Records from a dataset:
┄┄┄┄┄┄┄┄┄┄

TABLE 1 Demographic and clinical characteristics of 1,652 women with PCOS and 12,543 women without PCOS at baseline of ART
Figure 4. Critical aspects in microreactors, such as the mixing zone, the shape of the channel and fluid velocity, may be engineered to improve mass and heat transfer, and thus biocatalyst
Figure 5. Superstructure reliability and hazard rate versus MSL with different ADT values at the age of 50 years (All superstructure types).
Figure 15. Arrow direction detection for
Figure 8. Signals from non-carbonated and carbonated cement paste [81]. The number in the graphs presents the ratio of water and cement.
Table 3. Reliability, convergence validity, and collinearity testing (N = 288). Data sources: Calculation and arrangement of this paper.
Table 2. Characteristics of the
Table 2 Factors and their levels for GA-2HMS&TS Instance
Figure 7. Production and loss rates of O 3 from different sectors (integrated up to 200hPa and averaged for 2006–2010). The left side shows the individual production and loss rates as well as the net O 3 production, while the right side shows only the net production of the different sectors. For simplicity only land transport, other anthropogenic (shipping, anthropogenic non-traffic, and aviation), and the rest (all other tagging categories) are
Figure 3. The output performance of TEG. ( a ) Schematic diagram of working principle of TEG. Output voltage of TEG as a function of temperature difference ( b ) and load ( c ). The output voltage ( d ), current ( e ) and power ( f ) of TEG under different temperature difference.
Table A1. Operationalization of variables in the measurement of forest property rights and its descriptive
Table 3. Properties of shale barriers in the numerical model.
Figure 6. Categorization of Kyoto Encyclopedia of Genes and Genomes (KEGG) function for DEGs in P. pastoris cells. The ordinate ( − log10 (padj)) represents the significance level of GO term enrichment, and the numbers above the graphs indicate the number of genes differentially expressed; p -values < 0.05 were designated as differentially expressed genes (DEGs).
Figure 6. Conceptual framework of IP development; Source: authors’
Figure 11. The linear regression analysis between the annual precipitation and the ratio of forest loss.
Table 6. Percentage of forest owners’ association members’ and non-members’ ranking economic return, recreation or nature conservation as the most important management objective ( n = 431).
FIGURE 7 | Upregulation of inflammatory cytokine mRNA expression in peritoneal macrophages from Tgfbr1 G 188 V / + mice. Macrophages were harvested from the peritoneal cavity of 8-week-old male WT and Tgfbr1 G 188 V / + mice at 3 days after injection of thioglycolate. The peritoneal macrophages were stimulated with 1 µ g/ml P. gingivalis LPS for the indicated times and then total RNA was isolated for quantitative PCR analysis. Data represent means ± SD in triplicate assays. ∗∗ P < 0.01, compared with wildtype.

┄┄┄┄┄┄┄┄┄┄

■ **TASK REQUIREMENTS**
Stopping at the line containing "Figure 4. Critical", please repeat exactly every line from the very start of the entries, that line included, and nothing more.

■ **RESPONSE FOR THIS EXERCISE**
TABLE 1 Demographic and clinical characteristics of 1,652 women with PCOS and 12,543 women without PCOS at baseline of ART
Figure 4. Critical aspects in microreactors, such as the mixing zone, the shape of the channel and fluid velocity, may be engineered to improve mass and heat transfer, and thus biocatalyst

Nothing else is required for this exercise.